Initially, police did not identify Kontz as a suspect, but they eventually discovered an alleged romantic relationship she had with a co-worker, Derril Willard. Willard refused to talk with investigators and committed suicide on Jan. 22, 2001.

In May 2004, after a lengthy legal battle over attorney-client privilege, the North Carolina Supreme Court ordered Willard's attorney to divulge information to investigators that Willard had told him about Miller's death – that Kontz injected poison in Miller's IV line during a hospital visit.
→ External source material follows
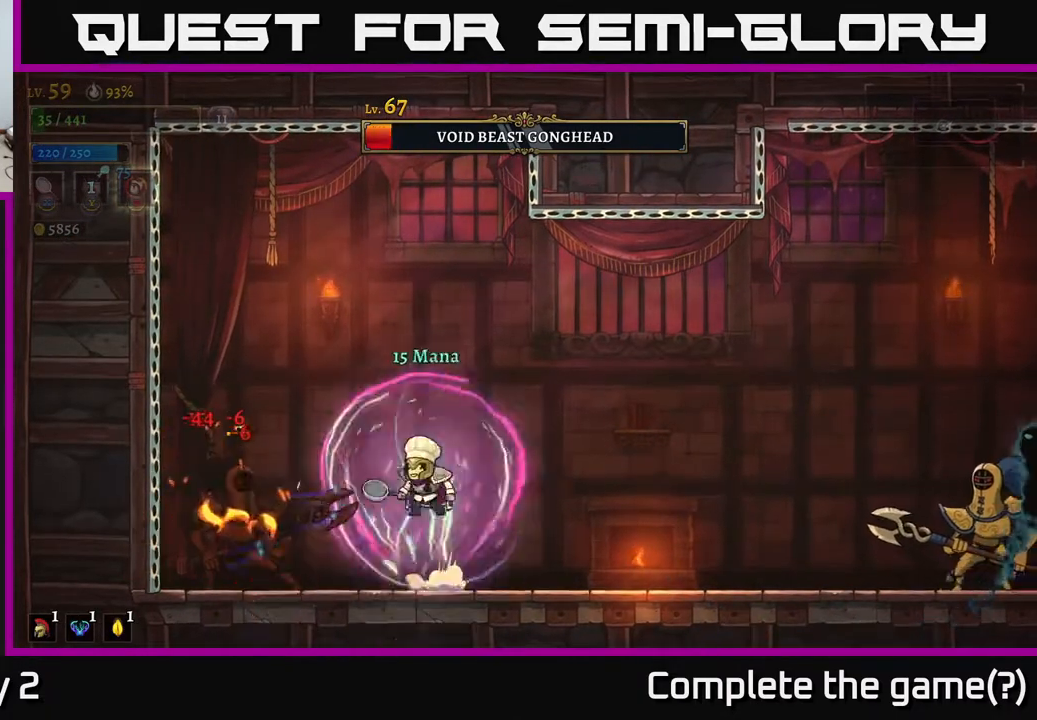
{"buttons": [], "left_stick": "right", "right_stick": "center", "events": [[50, "A", "up"], [67, "B", "down"], [133, "left_stick", "right"], [167, "B", "up"]]}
Kontz, remarried and living in Wilmington with her and Miller's daughter, was indicted in September 2004.

"I think the most compelling thing about the story was that Ann Miller was an educated, regular person," said Lamb, who served as a consulting producer for the "48 Hours Mystery" piece.

"She is the kind of person who might live in your neighborhood or work in your office – not someone you would typically peg as a murderer. That's why so many people can relate to this story."

Kontz is now serving a 25-year prison sentence at the North Carolina Correctional Institution for Women in Raleigh. Her projected release date is September 2029.

Miller's parents share custody of their granddaughter with Kontz's sister and brother-in-law. A judge has denied Kontz any visitation rights with the child.